When a device manufacturer such as a network switch, firewall or router is identified as “end of life” EOL, then it either has a technological market disadvantage or a technical flaw that renders the device vulnerable in certain situations. The manufacturer does two things very well: One, they market the advantages of the next new device with all the capabilities and features that are compelling to “buy” or “upgrade”. Secondly, they publicly identify the flaws and gaps and or vulnerabilities with the strongly urged recommendation to upgrade to the new product to occur. This is normal course of business and does provide full disclosure to their customers.
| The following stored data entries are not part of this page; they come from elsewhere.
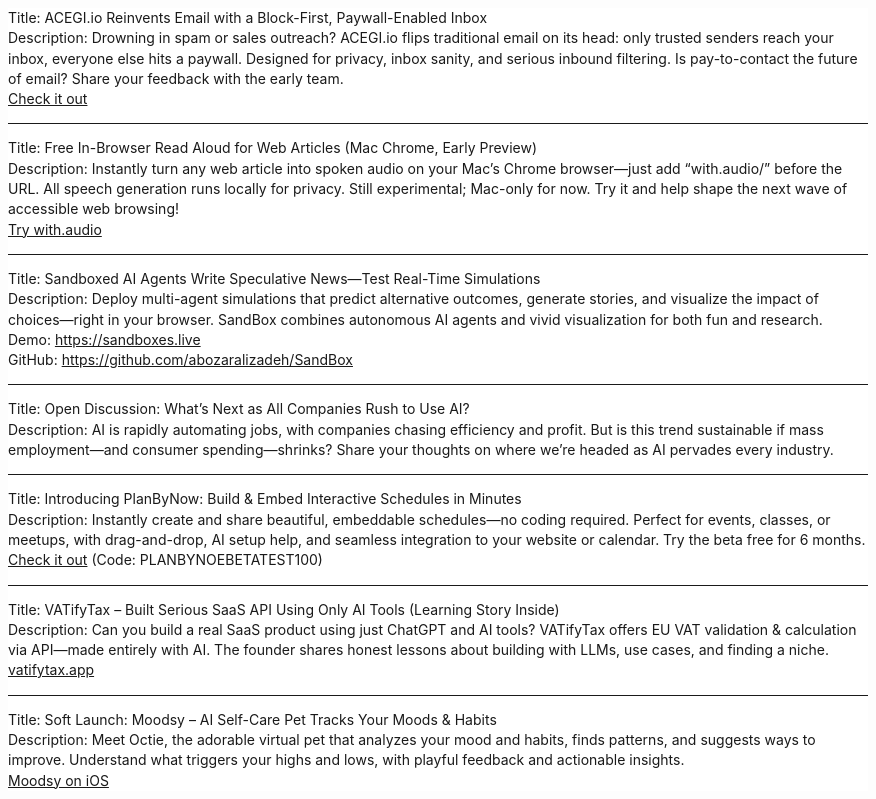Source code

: 
Title: ACEGI.io Reinvents Email with a Block-First, Paywall-Enabled Inbox  
Description: Drowning in spam or sales outreach? ACEGI.io flips traditional email on its head: only trusted senders reach your inbox, everyone else hits a paywall. Designed for privacy, inbox sanity, and serious inbound filtering. Is pay-to-contact the future of email? Share your feedback with the early team.  
[Check it out](https://acegi.io/)

---

Title: Free In-Browser Read Aloud for Web Articles (Mac Chrome, Early Preview)  
Description: Instantly turn any web article into spoken audio on your Mac’s Chrome browser—just add “with.audio/” before the URL. All speech generation runs locally for privacy. Still experimental; Mac-only for now. Try it and help shape the next wave of accessible web browsing!  
[Try with.audio](https://with.audio/)

---

Title: Sandboxed AI Agents Write Speculative News—Test Real-Time Simulations  
Description: Deploy multi-agent simulations that predict alternative outcomes, generate stories, and visualize the impact of choices—right in your browser. SandBox combines autonomous AI agents and vivid visualization for both fun and research.  
Demo: https://sandboxes.live  
GitHub: https://github.com/abozaralizadeh/SandBox

---

Title: Open Discussion: What’s Next as All Companies Rush to Use AI?  
Description: AI is rapidly automating jobs, with companies chasing efficiency and profit. But is this trend sustainable if mass employment—and consumer spending—shrinks? Share your thoughts on where we’re headed as AI pervades every industry.

---

Title: Introducing PlanByNow: Build & Embed Interactive Schedules in Minutes  
Description: Instantly create and share beautiful, embeddable schedules—no coding required. Perfect for events, classes, or meetups, with drag-and-drop, AI setup help, and seamless integration to your website or calendar. Try the beta free for 6 months.  
[Check it out](https://www.planbynow.app/) (Code: PLANBYNOEBETATEST100)

---

Title: VATifyTax – Built Serious SaaS API Using Only AI Tools (Learning Story Inside)  
Description: Can you build a real SaaS product using just ChatGPT and AI tools? VATifyTax offers EU VAT validation & calculation via API—made entirely with AI. The founder shares honest lessons about building with LLMs, use cases, and finding a niche.  
[vatifytax.app](https://vatifytax.app/)

---

Title: Soft Launch: Moodsy – AI Self-Care Pet Tracks Your Moods & Habits  
Description: Meet Octie, the adorable virtual pet that analyzes your mood and habits, finds patterns, and suggests ways to improve. Understand what triggers your highs and lows, with playful feedback and actionable insights.  
[Moodsy on iOS](https://apps.apple.com/app/moodsy)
The other side of this coin, is the same publicly known data used to communicate gaps and flaws is used to create distributed attacks on targeted devices. Once a flaw is known, the hacker communities are also aware and start their targeted attacks to enter an organization through the identified flaws. Yes, we are doing a great job telling the hacker communities how to hack. Call it the unintentional, borderline intentional published hack advisory!
Software patches are similar in respect but much more frequent. Microsoft, Google, WordPress, Apple, Adobe as examples typically call the patches security updates or security bulletins. Many of the updates are categorized as Critical, Important or Moderate. They also identify the issue either part of the native vendor products or vulnerabilities in 3rd party applications used by the native applications that can compromise the OEM publisher’s products. The OEM publishers have a significant role to play and this is not trivial work. To be fair, the OEM’s are not intentionally building vulnerable products, they find vulnerabilities over-time in either their native code or 3rd party licensed code and as a system require an update or patch. In addition, each patch update could in theory also inject new unknown flaws, fix one and then start another.
Why don’t companies patch? Process and procedures say wait? Resources are unavailable? Other projects have priorities? Will the patch break proprietary software/systems that run the business? Knowledge of all available patches? Frequency of patches? Likely some or all of these apply to someone you know. Is it worth it? Given what we know about the magnitude of the impact of these recent attacks, why are you waiting to patch?
Proper cyber hygiene could save your company and job!